Given enough retries and spacing, a transaction which is facing conflict exception (>1 transaction modifying the same node in Dgraph), will eventually succeed. This means that a transaction could be retrying in a streaming listener for a while before succeeding. It is important to configure this aspect for your transaction profile appropriately and reduce unnecessary rejections / drops due to conflict exceptions.
Kafka Partitioning
Ensure that the workload profile across partition is similar. If majority of data ends up in fewer partitions, JVM based listeners could lose valuable time garbage collecting leading to rebalances/crashes.
Support for Adaptive behavior
Dgraph publishes metrics on the alpha. In unpredictable environments, you can leverage this information to perform some adaptive behavior, such as graceful shutdown or any other kind of signalling in the stream topology.
Things that my team has noticed while streaming data into Dgraph.
Batching up nquads to about 1000 gives a good balance of performance and not hammering dgraph too much.
Using a timeout interceptor at 2 seconds gives a decent job of keeping messages moving. It also gives an early indicator of when Dgraph is starting to have trouble.
Putting retry logic off of the kafka message processing thread is a good idea if you want to keep message processing up.
Using the uid leasing is a good way handle the mutations if you want to keep track of the UIDs.
Doing this with a single Kstream processor inserting into a 3 node replica cluster with no partitioning we see good through put up to about 650k nodes and 6ish million nquads. At that point dgraph would become unresponsive and all mutations would fail for about 15 minutes.

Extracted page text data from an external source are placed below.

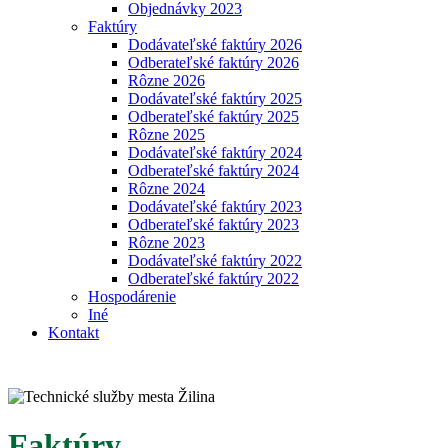
Objednávky 2023
Faktúry
Dodávateľské faktúry 2026
Odberateľské faktúry 2026
Rôzne 2026
Dodávateľské faktúry 2025
Odberateľské faktúry 2025
Rôzne 2025
Dodávateľské faktúry 2024
Odberateľské faktúry 2024
Rôzne 2024
Dodávateľské faktúry 2023
Odberateľské faktúry 2023
Rôzne 2023
Dodávateľské faktúry 2022
Odberateľské faktúry 2022
Hospodárenie
Iné
Kontakt
Faktúry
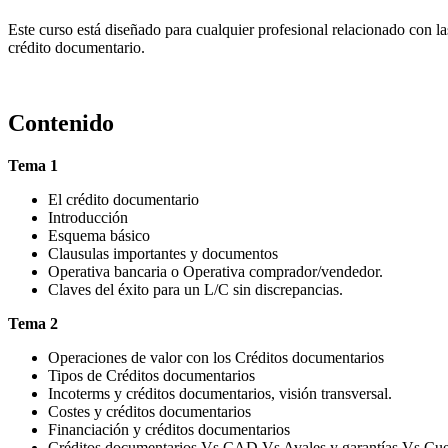
Este curso está diseñado para cualquier profesional relacionado con la
crédito documentario.
Contenido
Tema 1
El crédito documentario
Introducción
Esquema básico
Clausulas importantes y documentos
Operativa bancaria o Operativa comprador/vendedor.
Claves del éxito para un L/C sin discrepancias.
Tema 2
Operaciones de valor con los Créditos documentarios
Tipos de Créditos documentarios
Incoterms y créditos documentarios, visión transversal.
Costes y créditos documentarios
Financiación y créditos documentarios
Créditos documentarios Vs CAD Vs Avales y garantías Vs Cu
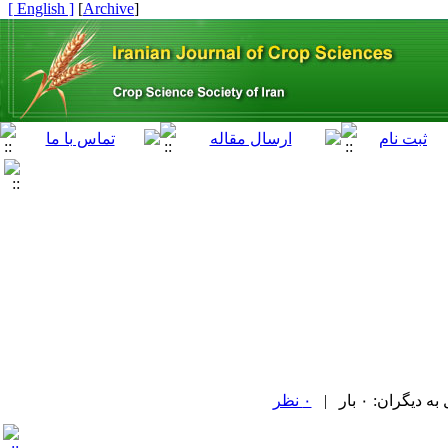
[ English ]
]
Archive
[
گران: ۰ بار |
۰ نظر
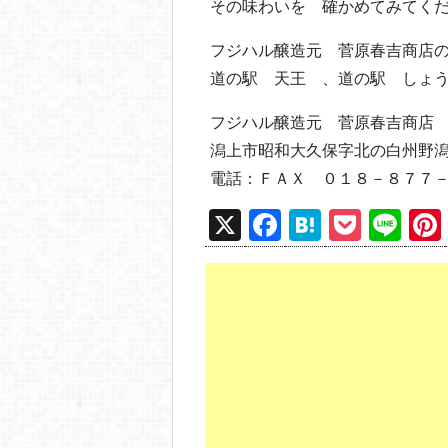
その味わいを 確かめてみてく
フジハル醸造元 菅原春吉商店
道の駅 天王 、道の駅 しょ
フジハル醸造元 菅原春吉商店
潟上市昭和大久保字北の白州野
電話：ＦＡＸ ０１８－８７７
X
F
H
P
Li
a
at
o
n
c
e
ck
e
e
n
et
b
a
o
o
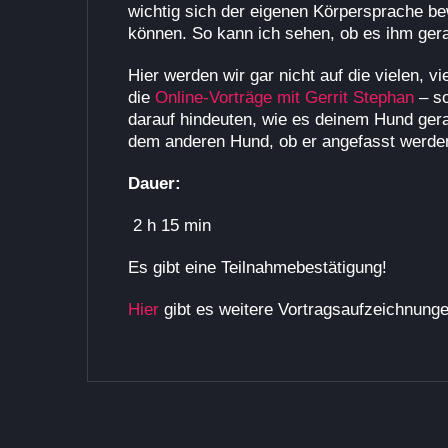
wichtig sich der eigenen Körpersprache bew
können. So kann ich sehen, ob es ihm gerad
Hier werden wir gar nicht auf die vielen, 
die
Online-Vorträge mit Gerrit Stephan
– so
darauf hindeuten, wie es deinem Hund ger
dem anderen Hund, ob er angefasst werden m
Dauer:
2 h 15 min
Es gibt eine Teilnahmebestätigung!
Hier
gibt es weitere Vortragsaufzeichnung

After that time, the mutations would start succeeding again.
The dgraph clusters are 4 core 26GB memory X 3.
We have tried this with a dataset that is about 30m nodes. In total it took about 50 hours to load.
Questions that I have:
Would partitioning improve performance?
Is there an optimal transaction timeout, or just trial and error?
Would more smaller servers expect to have better throughput?
Would adding cores improve the dgraph performance?
We have used the bulk loader to load this same dataset and it takes 20-30 minutes.